Avec son sublime solo de violoncelle (en hommage à Lotte Brott), interprété ici par Chloé Dominguez, le troisième mouvement, Noirceur, est particulièrement touchant, et c’est le plus accompli. Du début à la fin, Maxime Goulet évite également la complaisance dans l’émotion, il dose le tout avec finesse, bon goût, et ne tombe pas dans certains pièges qui auraient pu rentre le résultat superficiel.

Au contraire, dans l’ensemble, la conception et les idées développées par la Tempête de verglas en font une symphonie dotée d’un intérêt musical intrinsèque qui va bien au-delà de la narration qu’elle propose, parce que musicalement, elle constitue un univers qui donne le goût d’y revenir, et où l’on a envie de passer du temps. On pourrait d’ailleurs l’écouter sans connaître son propos historique et l’apprécier tout autant. Parions qu’elle aura une vraie vie en étant rejouée souvent, et le fait que ses mouvements présentent chacun une ambiance bien distincte risque de favoriser cette longévité.

 

Carmina Burana

Ce concert à grand déploiement nous réservait également Carmina Burana, avec le Choeur de Laval (chef: Dany Wiseman), les Petits chanteurs du Mont-Royal (directeur artistique: Andrew Gray) et des solistes hors pair, soit Antoine Bélanger, Aline Kutan et Hugo Laporte, tous trois en grande forme.

Bien que le chœur d’adultes aurait eu plus de corps avec davantage de voix masculines, le tout était de bonne tenue et dirigé de main de maître par Alain Trudel.
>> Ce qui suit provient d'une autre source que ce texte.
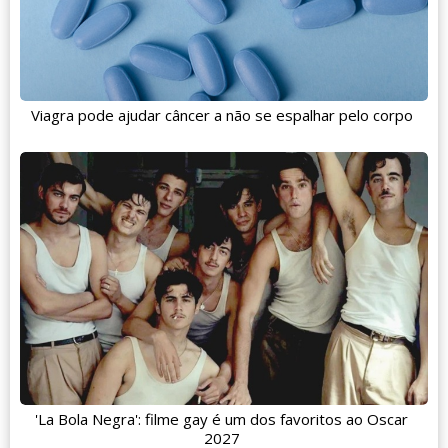
Viagra pode ajudar câncer a não se espalhar pelo corpo
'La Bola Negra': filme gay é um dos favoritos ao Oscar
2027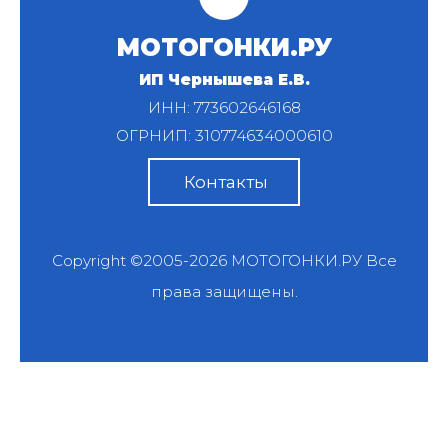
МОТОГОНКИ.РУ
ИП Чернышева Е.В.
ИНН: 773602646168
ОГРНИП: 310774634000610
Контакты
Copyright ©2005-2026
МОТОГОНКИ.РУ
Все
права защищены.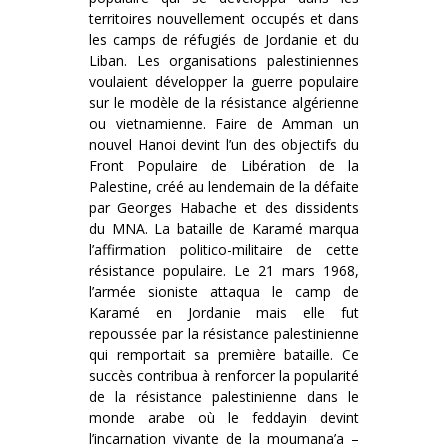
territoires nouvellement occupés et dans
les camps de réfugiés de Jordanie et du
Liban. Les organisations palestiniennes
voulaient développer la guerre populaire
sur le modèle de la résistance algérienne
ou vietnamienne. Faire de Amman un
nouvel Hanoi devint l’un des objectifs du
Front Populaire de Libération de la
Palestine, créé au lendemain de la défaite
par Georges Habache et des dissidents
du MNA. La bataille de Karamé marqua
l’affirmation politico-militaire de cette
résistance populaire. Le 21 mars 1968,
l’armée sioniste attaqua le camp de
Karamé en Jordanie mais elle fut
repoussée par la résistance palestinienne
qui remportait sa première bataille. Ce
succès contribua à renforcer la popularité
de la résistance palestinienne dans le
monde arabe où le feddayin devint
l’incarnation vivante de la moumana’a –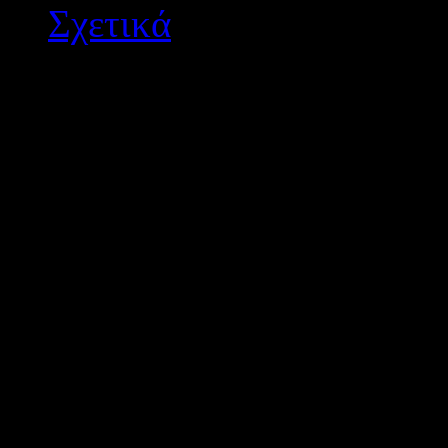
Σχετικά
Διεύθυνση Δ/θμιας Εκπ/
Σχεδιασμός - Ανάπτυξη: 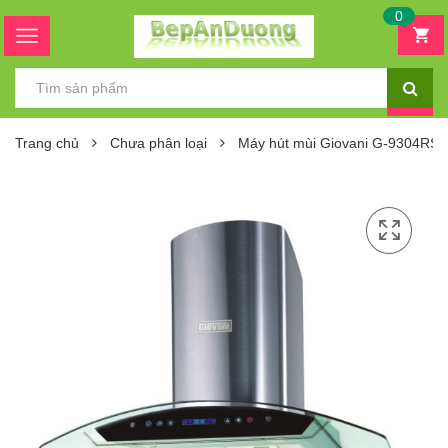
0
Trang chủ
Chưa phân loại
Máy hút mùi Giovani G-9304RS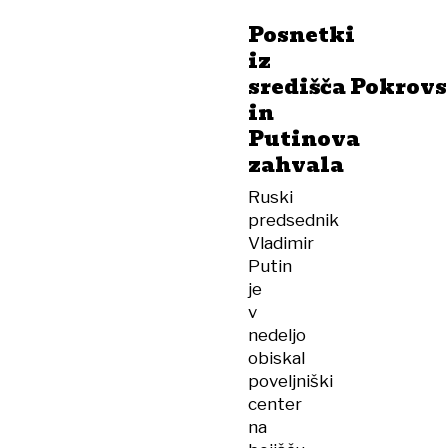
Posnetki
iz
središča Pokrov
in
Putinova
zahvala
Ruski
predsednik
Vladimir
Putin
je
v
nedeljo
obiskal
poveljniški
center
na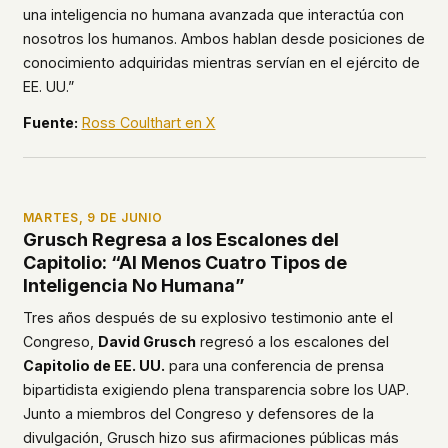
una inteligencia no humana avanzada que interactúa con
nosotros los humanos. Ambos hablan desde posiciones de
conocimiento adquiridas mientras servían en el ejército de
EE. UU.”
Fuente:
Ross Coulthart en X
MARTES, 9 DE JUNIO
Grusch Regresa a los Escalones del
Capitolio: “Al Menos Cuatro Tipos de
Inteligencia No Humana”
Tres años después de su explosivo testimonio ante el
Congreso,
David Grusch
regresó a los escalones del
Capitolio de EE. UU.
para una conferencia de prensa
bipartidista exigiendo plena transparencia sobre los UAP.
Junto a miembros del Congreso y defensores de la
divulgación, Grusch hizo sus afirmaciones públicas más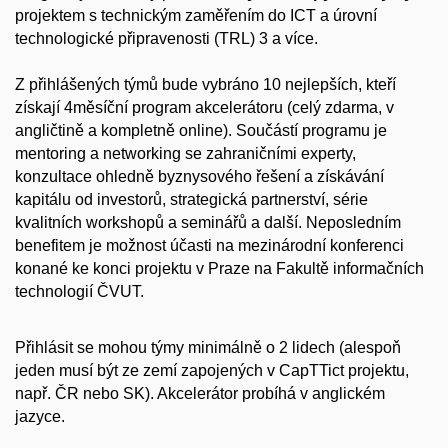
projektem s technickým zaměřením do ICT a úrovní
technologické připravenosti (TRL) 3 a více.
Z přihlášených týmů bude vybráno 10 nejlepších, kteří
získají 4měsíční program akcelerátoru (celý zdarma, v
angličtině a kompletně online). Součástí programu je
mentoring a networking se zahraničními experty,
konzultace ohledně byznysového řešení a získávání
kapitálu od investorů, strategická partnerství, série
kvalitních workshopů a seminářů a další. Neposledním
benefitem je možnost účasti na mezinárodní konferenci
konané ke konci projektu v Praze na Fakultě informačních
technologií ČVUT.
Přihlásit se mohou týmy minimálně o 2 lidech (alespoň
jeden musí být ze zemí zapojených v CapTTict projektu,
např. ČR nebo SK). Akcelerátor probíhá v anglickém
jazyce.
Nous avons donc passé un bon moment avec cette œuvre foisonnante.

C’est une fin de saison remarquable pour l’OCM après ce que Taras Kulish, directeur général, a qualifié avant le concert de l’une années des plus difficiles dans l’histoire de l’orchestre, avec le décès tragique de Boris Brott, en avril 2022. Avec la nomination de Jacques Lacombe à sa tête, une nouvelle ère s’amorce pour l’Orchestre classique de Montréal, où l’on espère, d’autres projets rassembleurs comme la création de la Symphonie de la tempête de verglas seront mis de l’avant.